_Task item:_ Copy out the following rows verbatim, omitting the pictures from your output.

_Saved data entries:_
* * *

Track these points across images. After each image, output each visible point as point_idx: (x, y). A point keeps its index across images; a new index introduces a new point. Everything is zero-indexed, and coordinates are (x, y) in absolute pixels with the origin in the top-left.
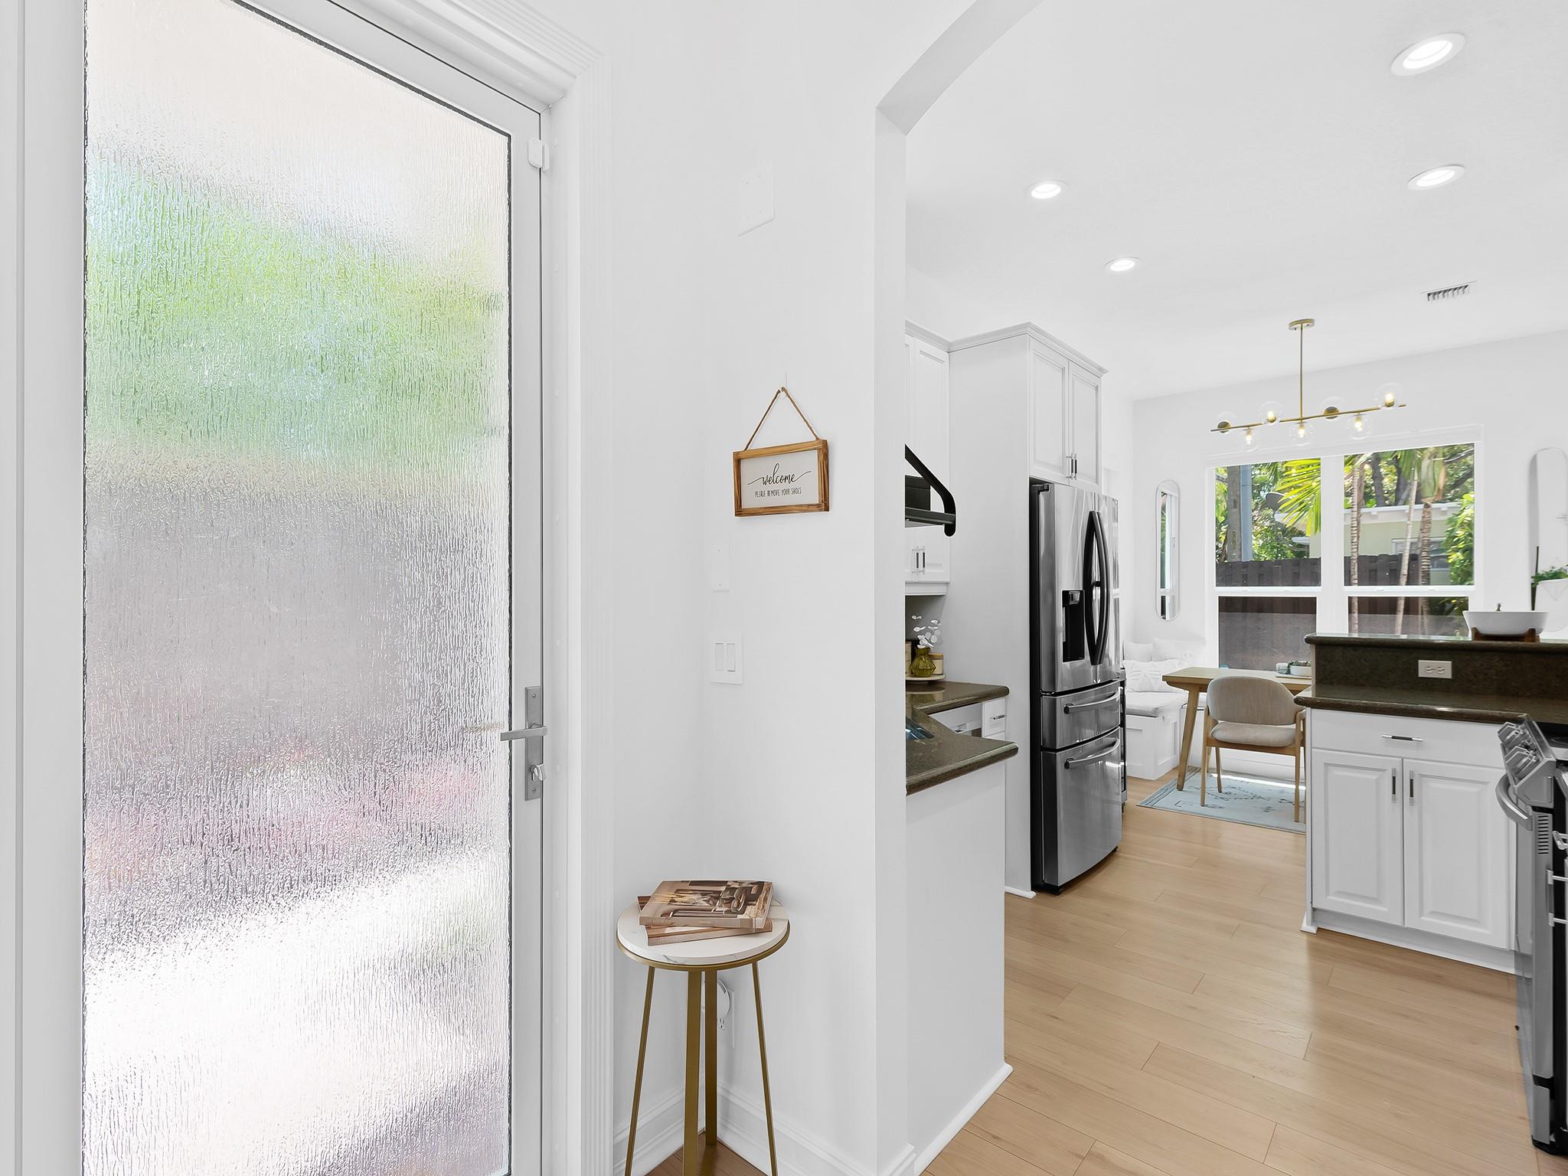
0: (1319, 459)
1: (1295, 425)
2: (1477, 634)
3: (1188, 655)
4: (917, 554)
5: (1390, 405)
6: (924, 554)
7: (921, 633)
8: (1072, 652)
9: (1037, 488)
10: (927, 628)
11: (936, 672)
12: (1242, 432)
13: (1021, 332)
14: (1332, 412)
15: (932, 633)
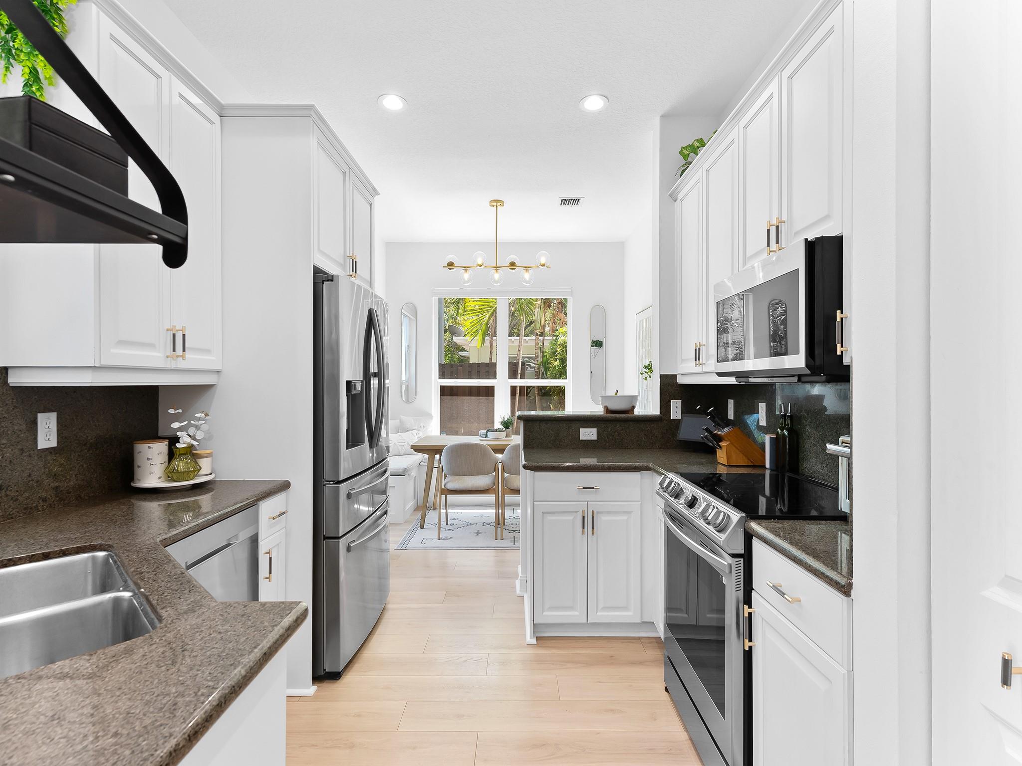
0: (496, 299)
1: (493, 271)
2: (608, 410)
3: (422, 427)
4: (174, 335)
5: (543, 265)
6: (184, 336)
7: (181, 429)
8: (354, 441)
9: (321, 278)
10: (189, 422)
11: (201, 472)
12: (462, 271)
13: (307, 112)
14: (513, 265)
15: (198, 428)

* * *

_Exercise answer:_
Track these points across images. After each image, output each visible point as point_idx: (x, y). A point keeps its index across images; a new index introduces a new point. Everything is zero-indexed, and coordinates are (x, y) in absolute pixels with the origin in the top-left.
0: (1319, 459)
1: (1295, 425)
2: (1477, 634)
3: (1188, 655)
4: (917, 554)
5: (1390, 405)
6: (924, 554)
7: (921, 633)
8: (1072, 652)
9: (1037, 488)
10: (927, 628)
11: (936, 672)
12: (1242, 432)
13: (1021, 332)
14: (1332, 412)
15: (932, 633)
0: (496, 299)
1: (493, 271)
2: (608, 410)
3: (422, 427)
4: (174, 335)
5: (543, 265)
6: (184, 336)
7: (181, 429)
8: (354, 441)
9: (321, 278)
10: (189, 422)
11: (201, 472)
12: (462, 271)
13: (307, 112)
14: (513, 265)
15: (198, 428)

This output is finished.